Work task 1:
In the joist-notching forum thread, what is the largest diameter the quoted International Building Code section allows for a hole bored in a joist?
Work task 2:
From the joist-notching forum thread, write out the stretch from "I should make" through "center 3 feet." word for word.

Source text:

Sorry, Yes the "forbidden zone" (my comment) is the area in the center third of the span. You cannot drill or notch in this area. Only the outer 1/3 of the span.
I don't know what kind of Code you have seen that recommends or even allows this. Please cite it if you can.


----------



## Stubbie (Jan 7, 2007)

The forbidden zone is for notching, this is the middle 1/3 of the joist. 

Duncan... I believe you are allowed bored holes. I'll try to find some documentations and post.

I should make one correction the notch can not be more than d/6 if it occurs anywhere but the very end which is d/4 so notching is allowed out to the beginning of the center 1/3... ie ... if my joist is 9 feet I can notch for the first 3 feet on either end. I cannot notch in the center 3 feet. 

You say your running 30 circuits?


----------



## wease (Dec 5, 2006)

Yes, a little less than 30 circuits. Most of them will be in the kitchen which is a much shorter run of about 35 feet.


----------



## dmaceld (Jul 4, 2007)

J. V. said:


> Notching is not a violation of the code, as long as you use nail guards. Why would holes be any more concern than notches?


It's a physics issue, not a code issue per se. Think of the joist as a whole bunch of fibers, or strands, layered one above the other. When you put a load on the joist that bends it downward, the fibers on the top get compressed and fibers at the bottom get tensioned. The fibers right in the center don't go into compression or tension. If you notch the joist on either the top or bottom you are cutting away fibers that are carrying the load. Because the middle fibers have little or no tension and compression you can drill through them and not materially affect the strength of the joist. The bending stress in the joist is greatest at the middle (in a simple beam situation) and drops to zero at the ends. That's why the code allows some notches at the ends but not toward the middle.


----------



## DuncanB (Sep 18, 2007)

*Not a Code issue per se:*

From the International Building Code - 
_________________________________________________________________
2308.8.2* Framing Details
*Notches on the ends of joists shall not exceed one-fourth the joist depth. Holes bored in joists shall not be within 2 inches (51mm) of the top or bottom of the joist, and the diameter of any such hole shall not exceed one-third the depth of the joist. Notches in the top or bottom of the joists shall not exceed one-sixth the depth and shall not be located in the middle third of the span.
*__________________________________________________________

*Keep in mind that this is an absolute, and does not take into consideration any structural concerns. Joist spans, both dead and live loading requirements, etc., are taken into consideration when designing structures.

After-the-fact remodeling (for instance, 2 recessed lights that span across 4 joists) can only serve to weaken the structure without properly resupporting or bracing them.

Supplied records:
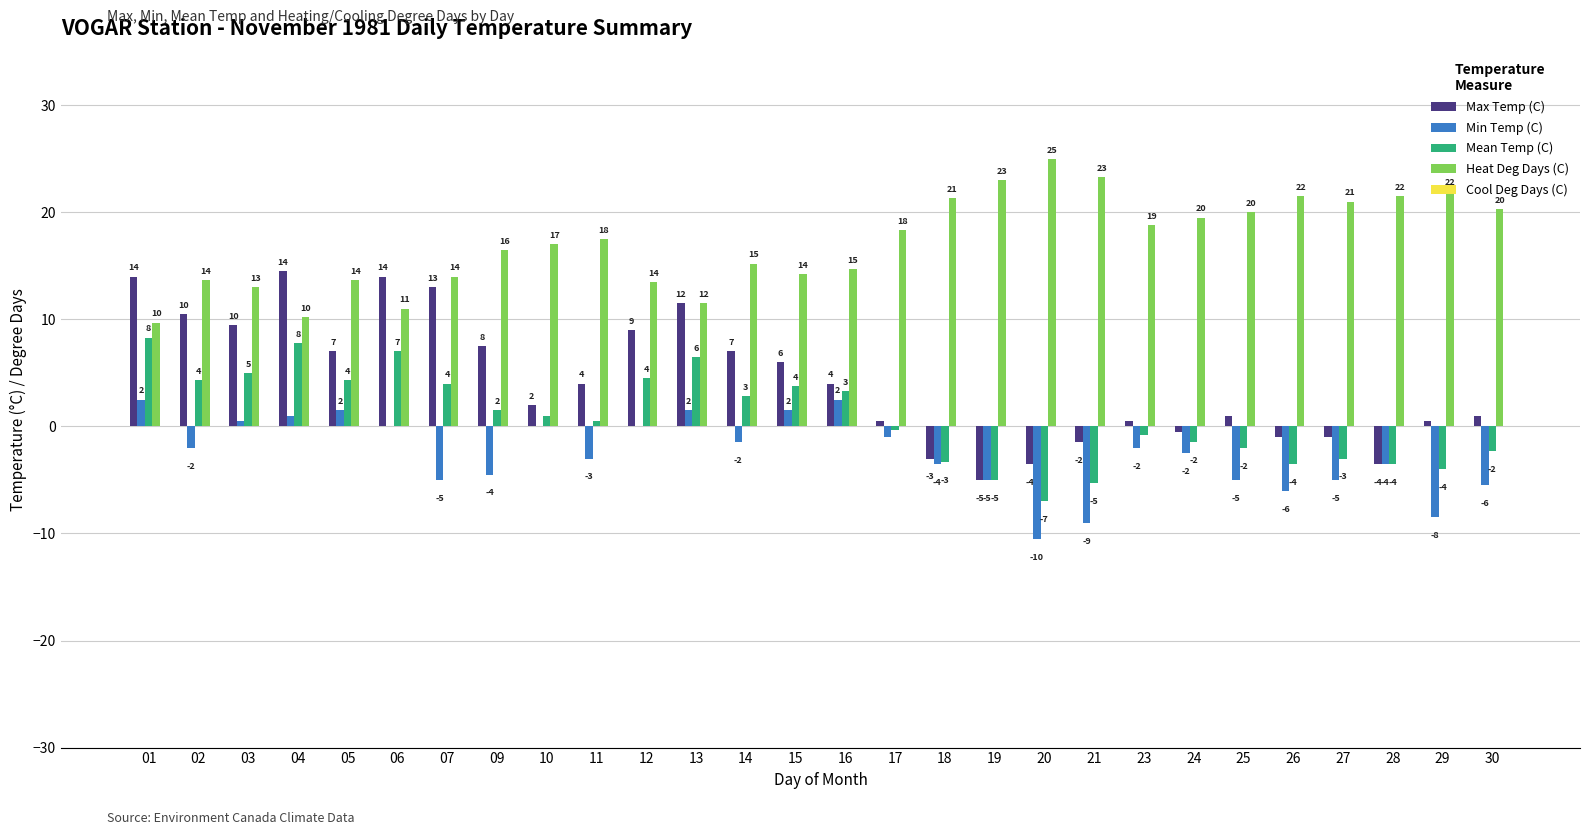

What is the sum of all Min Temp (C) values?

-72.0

* * *

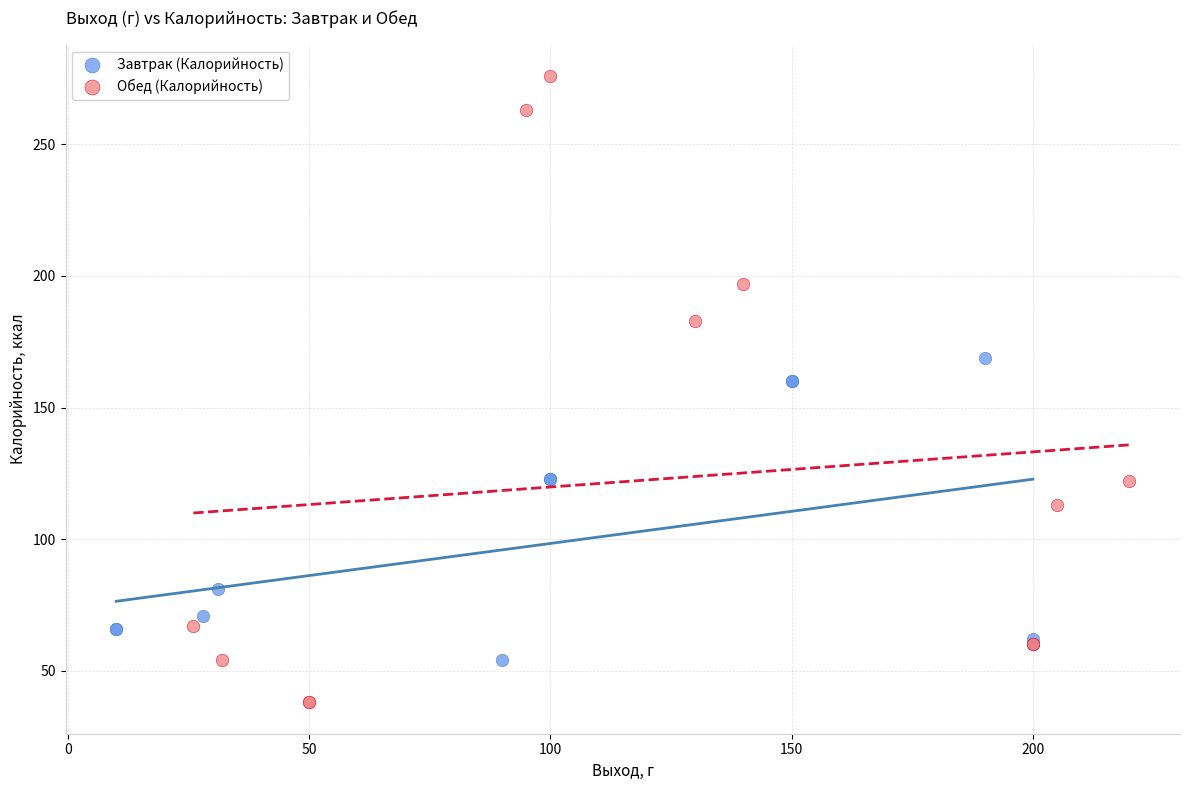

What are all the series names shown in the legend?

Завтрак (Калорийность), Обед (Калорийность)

Worked solution 1:
One-third the depth of the joist.

Worked solution 2:
I should make one correction the notch can not be more than d/6 if it occurs anywhere but the very end which is d/4 so notching is allowed out to the beginning of the center 1/3... ie ... if my joist is 9 feet I can notch for the first 3 feet on either end. I cannot notch in the center 3 feet.